AI chatbots have been linked to serious mental health harms in heavy users, but there have been few standards for measuring whether they safeguard human well-being or just maximize for engagement. A new benchmark dubbed HumaneBench seeks to fill that gap by evaluating whether chatbots prioritize user well-being and how easily those protections fail under pressure.
“I think we’re in an amplification of the addiction cycle that we saw hardcore with social media and our smartphones and screens,” Erika Anderson, founder of Building Humane Technology, which produced the benchmark, told TechCrunch. “But as we go into that AI landscape, it’s going to be very hard to resist. And addiction is amazing business. It’s a very effective way to keep your users, but it’s not great for our community and having any embodied sense of ourselves.”

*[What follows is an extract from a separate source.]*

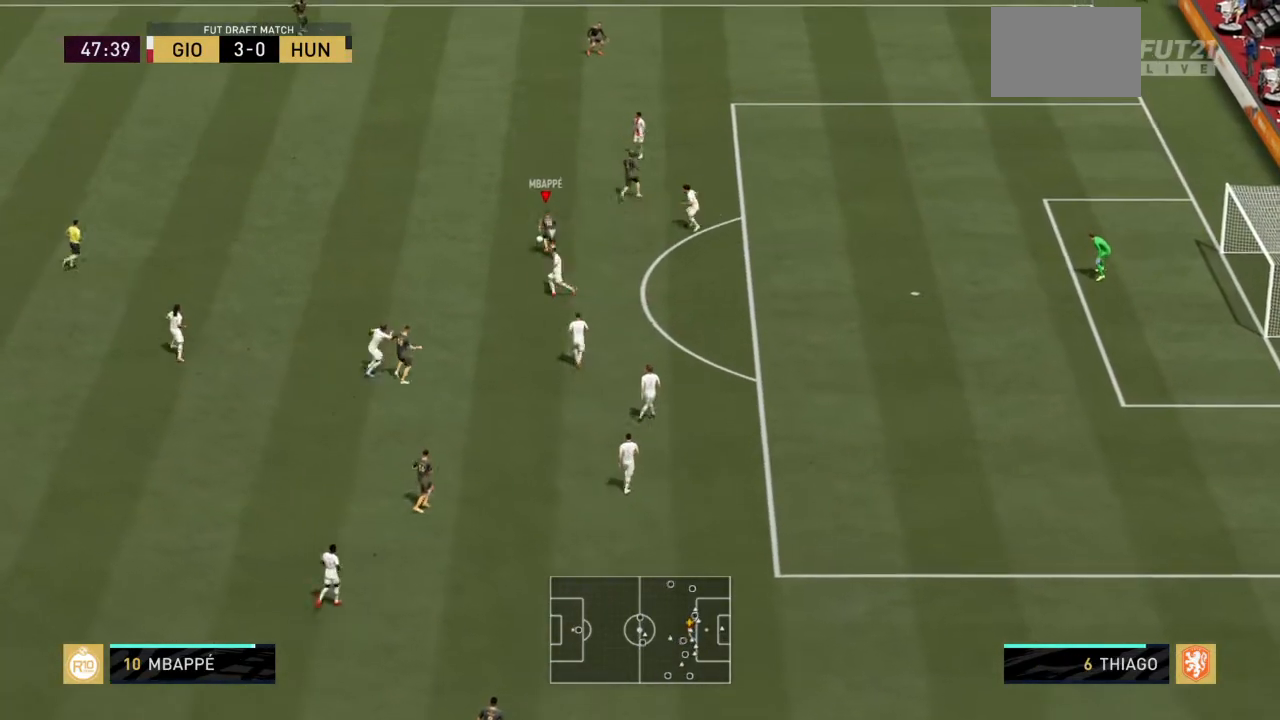
{"buttons": [], "left_stick": "up-right", "right_stick": "center", "events": [[167, "left_stick", "left"], [267, "left_stick", "up-left"], [400, "left_stick", "up-right"]]}
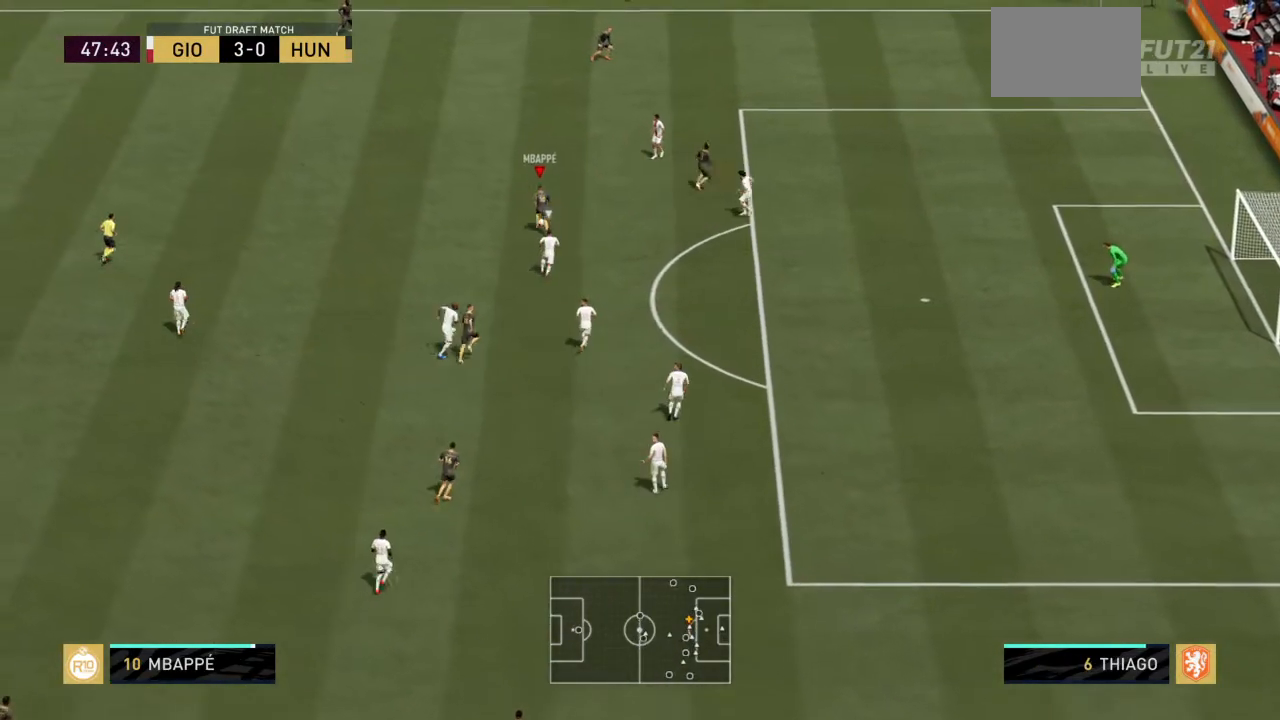
{"buttons": [], "left_stick": "up-right", "right_stick": "center", "events": [[301, "R2", "down"], [468, "R2", "up"]]}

Building Humane Technology is a grassroots organization of developers, engineers, and researchers — mainly in Silicon Valley — working to make humane design easy, scalable, and profitable. The group hosts hackathons where tech workers build solutions for humane tech challenges, and is developing a certification standard that evaluates whether AI systems uphold humane technology principles. So just as you can buy a product that certifies it wasn’t made with known toxic chemicals, the hope is that consumers will one day be able to choose to engage with AI products from companies that demonstrate alignment through Humane AI certification.
[...]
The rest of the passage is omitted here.